It is early. It is February. It is New York City. I want to go get groceries before work (and I do) but I don’t think about what jacket to wear. I just put on my winter jacket because it's February in New York City. And I like that. I like that it is reliably cold in February in New York City because I don’t have to think twice or check the weather or poke my head outside. I know it’s going to be cold because it is 7:00 AM. And it is February. And it is New York City.


Because there’s nothing more confusing than being in between seasons, right? We see the memes and jokes all the time. “It was 70 here on Tuesday and now it’s snowing!” “This is false Spring, winter will be back soon.” “In Western Pennsylvania you can get all four seasons in one day!”


So, let’s talk about that inbetween weather. It’s frustrating right? Sometimes you put on a winter jacket when you definitely could have made a hoodie work. Or sometimes you forgo the jacket all together and find yourself shivering all the way home. Do you wear pants and a t-shirt? Shorts and a hoodie? Do you still need socks and boots or could you pull off sockless flats?


It’s easy to have things be black and white. Hot and cold. Summer and winter. But isn’t there something better about the nuance?


Because you see that’s simply not how life works. It’s not always a case of “they were right and they were wrong” or “this is how it is and that is how it isn’t.” While there are some definite truths in life and some universal realities that must be accepted, a vast majority of the things we place value in lie on some spectrum.


There are many things in my life I would love to simplify. “This happened. This person was responsible. This is the result.” It might help my brain make sense of things if I could somehow put it in a chart.

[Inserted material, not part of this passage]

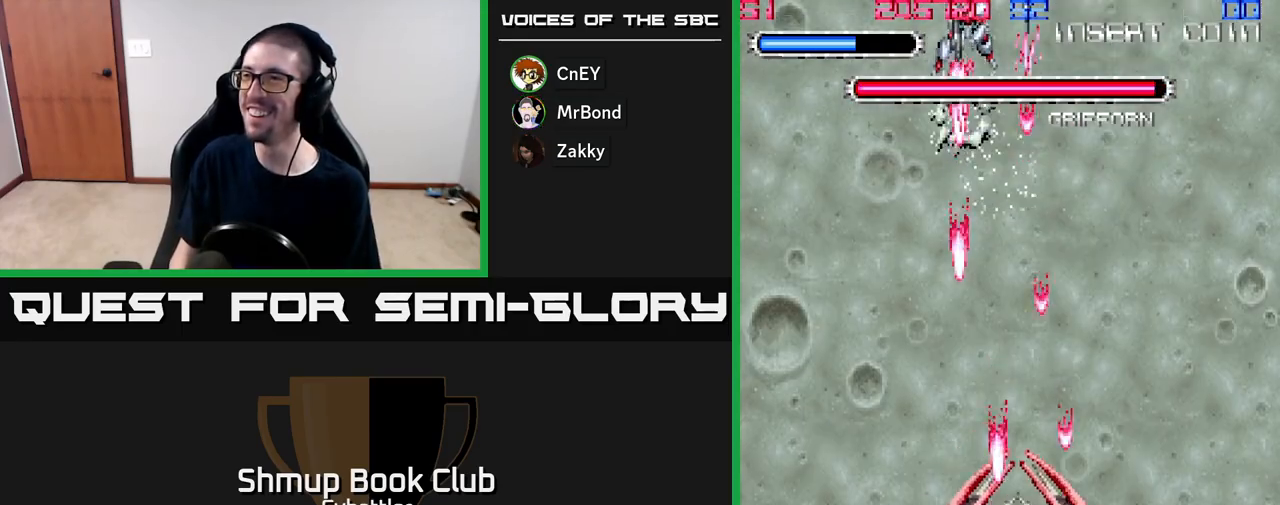
{"buttons": ["A"], "right_stick": "center", "events": []}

If it was a math equation I could solve. If there was only one proper, true answer.


Instead we’re left with days where you leave home without gloves and are sure you’ll lose a couple fingers to frostbite while you’re out there. Instead we have kitchens with too many cooks where it becomes impossible to say where one left off and one picked up. Instead we have loss, filled with so much love we’re unable to choose between heartbreak and healing.


Instead we have nuance. We have messy stories and incomplete endings. We learn that despair dances with awe and wonder with grief.


Most of our time isn’t spent in the reliably cold mornings of February in New York City. And we are better humans because of it. Humans better able to feel and understand the grey areas… better prepared to make sense of all our seasons—of climate, of life, of loss, of love. Especially of love.